YOUR INSTRUCTIONS:
Gather each line containing the string "patients" from these entries.

THE RECORDS Start Marker

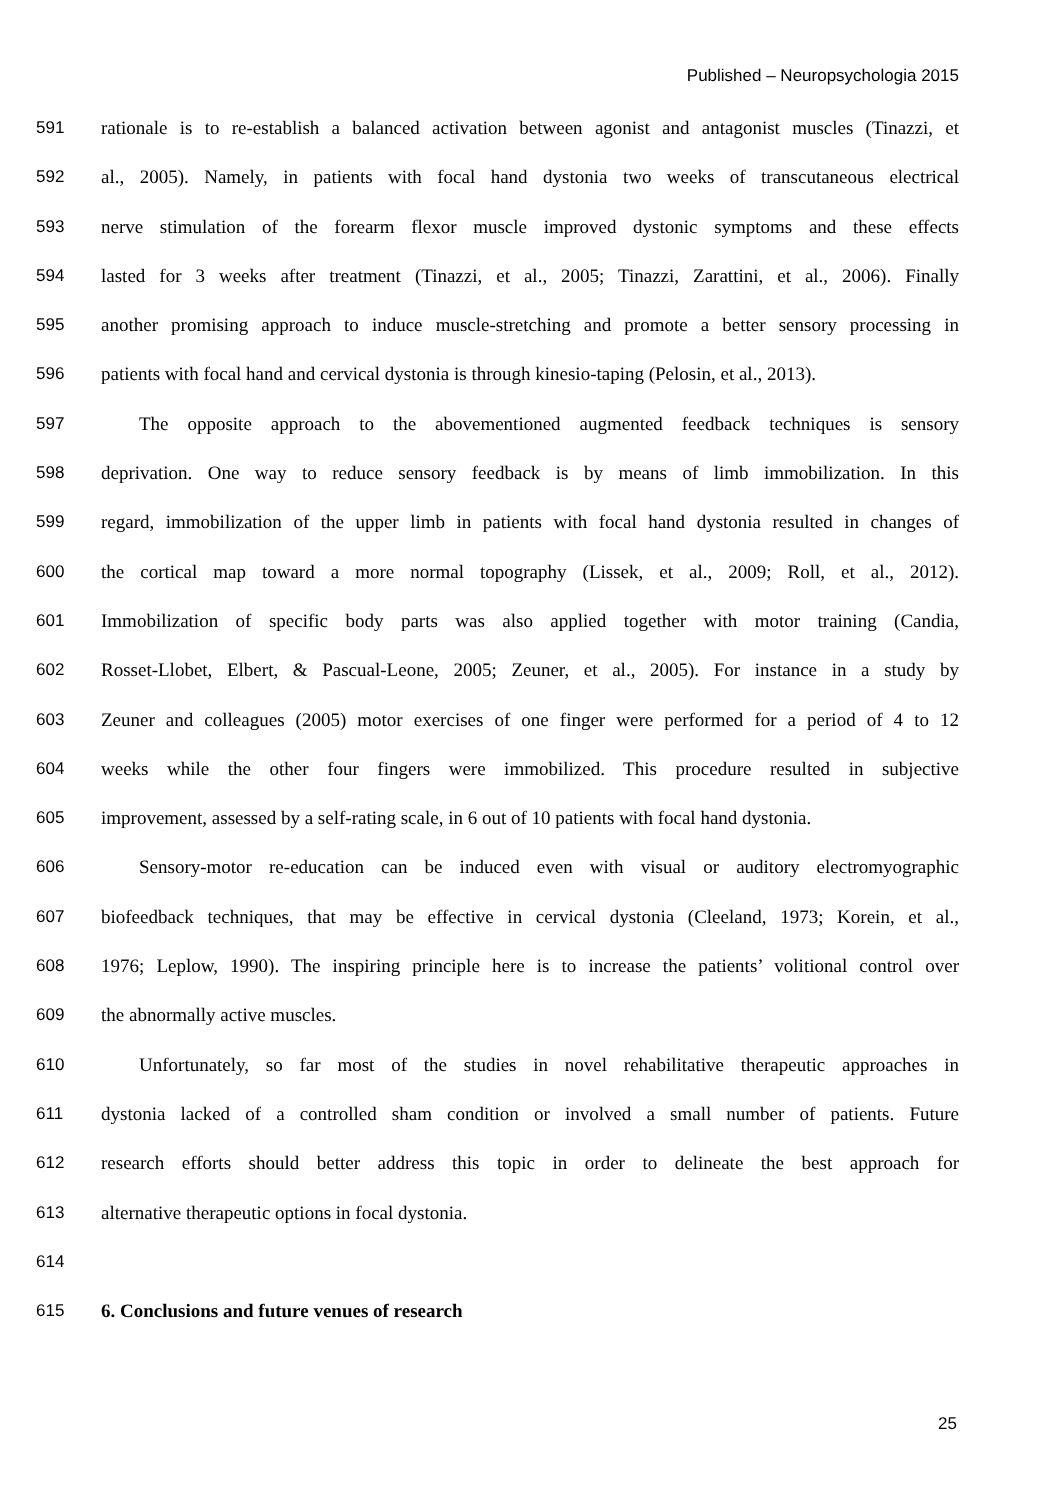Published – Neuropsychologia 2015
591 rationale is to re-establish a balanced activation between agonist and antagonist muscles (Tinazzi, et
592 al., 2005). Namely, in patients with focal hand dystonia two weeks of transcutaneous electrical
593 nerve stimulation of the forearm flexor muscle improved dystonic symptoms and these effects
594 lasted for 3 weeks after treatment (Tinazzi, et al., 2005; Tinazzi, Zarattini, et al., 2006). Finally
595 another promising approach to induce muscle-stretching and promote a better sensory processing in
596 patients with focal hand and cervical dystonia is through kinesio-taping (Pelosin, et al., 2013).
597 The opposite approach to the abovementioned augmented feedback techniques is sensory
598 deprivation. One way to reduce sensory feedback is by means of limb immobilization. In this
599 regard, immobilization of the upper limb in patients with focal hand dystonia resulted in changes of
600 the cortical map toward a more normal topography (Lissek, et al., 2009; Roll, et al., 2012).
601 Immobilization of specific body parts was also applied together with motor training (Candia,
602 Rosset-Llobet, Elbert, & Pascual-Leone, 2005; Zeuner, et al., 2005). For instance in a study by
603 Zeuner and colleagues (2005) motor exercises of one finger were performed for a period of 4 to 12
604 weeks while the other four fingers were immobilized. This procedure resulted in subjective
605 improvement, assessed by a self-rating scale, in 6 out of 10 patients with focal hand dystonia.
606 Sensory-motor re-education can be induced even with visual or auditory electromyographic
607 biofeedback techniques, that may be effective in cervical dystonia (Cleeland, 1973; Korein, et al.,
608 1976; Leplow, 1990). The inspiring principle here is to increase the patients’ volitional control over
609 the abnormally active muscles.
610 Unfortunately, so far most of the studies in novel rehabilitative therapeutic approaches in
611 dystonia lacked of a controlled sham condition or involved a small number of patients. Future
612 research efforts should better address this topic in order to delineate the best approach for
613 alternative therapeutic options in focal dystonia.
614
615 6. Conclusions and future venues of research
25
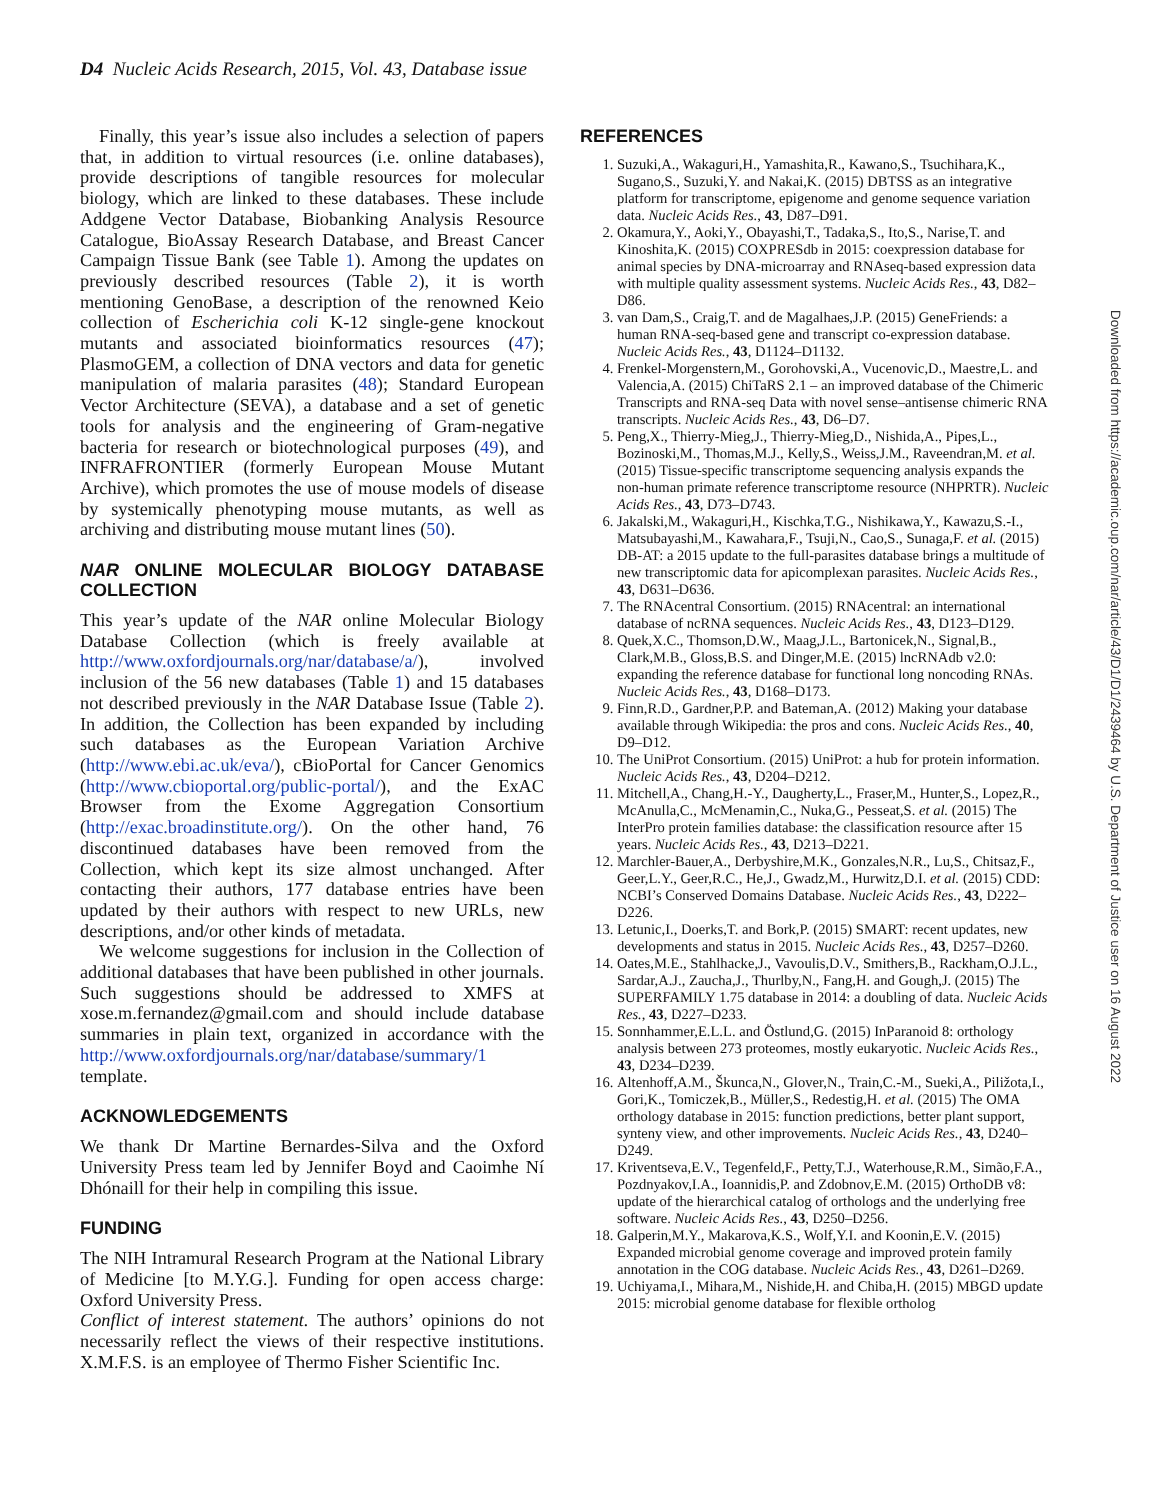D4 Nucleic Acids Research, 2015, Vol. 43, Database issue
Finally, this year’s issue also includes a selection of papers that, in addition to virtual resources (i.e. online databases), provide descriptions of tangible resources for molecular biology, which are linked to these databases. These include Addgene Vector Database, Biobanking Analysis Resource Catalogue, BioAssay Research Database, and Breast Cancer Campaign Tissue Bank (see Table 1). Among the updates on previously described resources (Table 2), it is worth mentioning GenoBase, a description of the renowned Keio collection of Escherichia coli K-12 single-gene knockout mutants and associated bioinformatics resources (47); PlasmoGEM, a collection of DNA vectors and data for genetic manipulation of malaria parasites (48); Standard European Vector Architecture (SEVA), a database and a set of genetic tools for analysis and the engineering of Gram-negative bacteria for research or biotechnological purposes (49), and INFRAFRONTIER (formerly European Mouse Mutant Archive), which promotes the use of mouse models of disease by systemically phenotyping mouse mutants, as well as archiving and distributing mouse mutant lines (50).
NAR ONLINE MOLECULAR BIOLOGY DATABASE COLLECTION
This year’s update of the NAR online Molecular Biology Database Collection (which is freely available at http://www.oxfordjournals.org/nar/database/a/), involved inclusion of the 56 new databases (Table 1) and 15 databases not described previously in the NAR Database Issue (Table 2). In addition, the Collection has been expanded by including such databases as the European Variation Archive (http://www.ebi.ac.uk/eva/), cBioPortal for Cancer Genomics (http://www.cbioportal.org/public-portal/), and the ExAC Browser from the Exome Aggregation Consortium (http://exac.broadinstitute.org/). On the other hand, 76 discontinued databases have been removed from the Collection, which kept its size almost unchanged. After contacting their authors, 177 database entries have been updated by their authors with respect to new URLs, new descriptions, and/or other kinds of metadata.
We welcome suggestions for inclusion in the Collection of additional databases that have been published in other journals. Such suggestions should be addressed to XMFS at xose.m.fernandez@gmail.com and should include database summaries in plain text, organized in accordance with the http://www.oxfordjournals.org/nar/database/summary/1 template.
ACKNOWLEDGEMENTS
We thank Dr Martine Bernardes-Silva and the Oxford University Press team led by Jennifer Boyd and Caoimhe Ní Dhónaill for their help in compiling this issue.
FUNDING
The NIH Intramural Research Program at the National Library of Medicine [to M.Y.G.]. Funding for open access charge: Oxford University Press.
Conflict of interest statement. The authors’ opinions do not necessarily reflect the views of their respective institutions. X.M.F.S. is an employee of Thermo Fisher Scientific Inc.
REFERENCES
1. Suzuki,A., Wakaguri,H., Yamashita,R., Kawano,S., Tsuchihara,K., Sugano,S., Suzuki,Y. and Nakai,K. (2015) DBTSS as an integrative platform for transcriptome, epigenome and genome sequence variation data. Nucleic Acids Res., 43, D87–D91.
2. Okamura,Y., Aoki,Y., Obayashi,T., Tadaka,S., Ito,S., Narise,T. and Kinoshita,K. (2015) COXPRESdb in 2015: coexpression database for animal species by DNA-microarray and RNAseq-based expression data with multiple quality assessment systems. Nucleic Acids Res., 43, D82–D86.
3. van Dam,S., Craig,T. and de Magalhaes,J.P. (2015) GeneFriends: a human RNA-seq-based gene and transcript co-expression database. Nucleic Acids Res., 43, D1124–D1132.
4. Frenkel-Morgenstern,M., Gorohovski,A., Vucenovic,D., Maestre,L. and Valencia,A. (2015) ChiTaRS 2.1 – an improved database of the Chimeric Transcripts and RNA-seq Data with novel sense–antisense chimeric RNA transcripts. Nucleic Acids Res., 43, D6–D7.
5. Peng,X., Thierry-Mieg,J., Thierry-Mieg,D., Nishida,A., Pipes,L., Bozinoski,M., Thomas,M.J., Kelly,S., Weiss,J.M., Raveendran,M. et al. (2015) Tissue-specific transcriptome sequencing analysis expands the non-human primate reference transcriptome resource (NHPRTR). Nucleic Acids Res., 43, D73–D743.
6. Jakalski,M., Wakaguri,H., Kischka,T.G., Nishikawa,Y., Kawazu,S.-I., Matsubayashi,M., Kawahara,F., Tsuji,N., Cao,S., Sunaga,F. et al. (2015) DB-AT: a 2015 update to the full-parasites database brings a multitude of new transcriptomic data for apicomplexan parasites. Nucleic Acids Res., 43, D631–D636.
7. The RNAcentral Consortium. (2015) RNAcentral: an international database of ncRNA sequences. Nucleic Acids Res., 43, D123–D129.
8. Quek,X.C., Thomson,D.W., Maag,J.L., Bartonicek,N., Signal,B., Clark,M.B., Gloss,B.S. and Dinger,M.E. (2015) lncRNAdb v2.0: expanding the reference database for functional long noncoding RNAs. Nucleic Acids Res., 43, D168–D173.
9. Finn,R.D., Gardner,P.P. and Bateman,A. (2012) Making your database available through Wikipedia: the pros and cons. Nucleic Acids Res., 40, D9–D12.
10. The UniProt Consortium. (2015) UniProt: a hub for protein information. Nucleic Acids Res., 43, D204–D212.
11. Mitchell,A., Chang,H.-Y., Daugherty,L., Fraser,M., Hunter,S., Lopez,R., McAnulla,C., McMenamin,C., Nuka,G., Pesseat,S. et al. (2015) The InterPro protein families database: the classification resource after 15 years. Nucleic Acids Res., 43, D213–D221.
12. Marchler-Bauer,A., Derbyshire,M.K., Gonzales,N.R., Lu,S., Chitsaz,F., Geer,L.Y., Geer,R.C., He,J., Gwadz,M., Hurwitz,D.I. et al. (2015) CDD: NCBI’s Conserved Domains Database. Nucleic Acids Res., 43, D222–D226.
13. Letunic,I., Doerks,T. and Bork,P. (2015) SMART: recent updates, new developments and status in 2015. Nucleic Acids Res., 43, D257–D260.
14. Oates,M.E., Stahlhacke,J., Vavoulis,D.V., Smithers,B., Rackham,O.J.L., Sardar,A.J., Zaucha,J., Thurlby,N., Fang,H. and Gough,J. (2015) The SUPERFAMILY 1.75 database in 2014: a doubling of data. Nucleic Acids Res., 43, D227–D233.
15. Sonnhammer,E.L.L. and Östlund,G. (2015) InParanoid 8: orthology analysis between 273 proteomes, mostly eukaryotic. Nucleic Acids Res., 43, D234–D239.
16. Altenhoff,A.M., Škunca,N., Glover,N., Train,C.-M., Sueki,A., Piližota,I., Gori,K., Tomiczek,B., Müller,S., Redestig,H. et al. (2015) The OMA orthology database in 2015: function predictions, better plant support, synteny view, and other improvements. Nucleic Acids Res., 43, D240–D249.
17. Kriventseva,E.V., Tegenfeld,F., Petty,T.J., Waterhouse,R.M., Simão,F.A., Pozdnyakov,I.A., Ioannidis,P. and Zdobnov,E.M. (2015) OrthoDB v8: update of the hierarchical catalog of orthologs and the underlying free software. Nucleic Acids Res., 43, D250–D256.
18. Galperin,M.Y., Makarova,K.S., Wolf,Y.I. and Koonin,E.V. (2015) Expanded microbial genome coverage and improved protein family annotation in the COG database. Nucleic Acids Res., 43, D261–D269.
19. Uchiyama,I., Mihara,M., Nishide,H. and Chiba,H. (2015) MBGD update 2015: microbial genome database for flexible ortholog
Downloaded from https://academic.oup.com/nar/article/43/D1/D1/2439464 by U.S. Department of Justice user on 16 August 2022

THE RECORDS End Marker

TASK SOLUTION:
592 al., 2005). Namely, in patients with focal hand dystonia two weeks of transcutaneous electrical
596 patients with focal hand and cervical dystonia is through kinesio-taping (Pelosin, et al., 2013).
599 regard, immobilization of the upper limb in patients with focal hand dystonia resulted in changes of
605 improvement, assessed by a self-rating scale, in 6 out of 10 patients with focal hand dystonia.
608 1976; Leplow, 1990). The inspiring principle here is to increase the patients’ volitional control over
611 dystonia lacked of a controlled sham condition or involved a small number of patients. Future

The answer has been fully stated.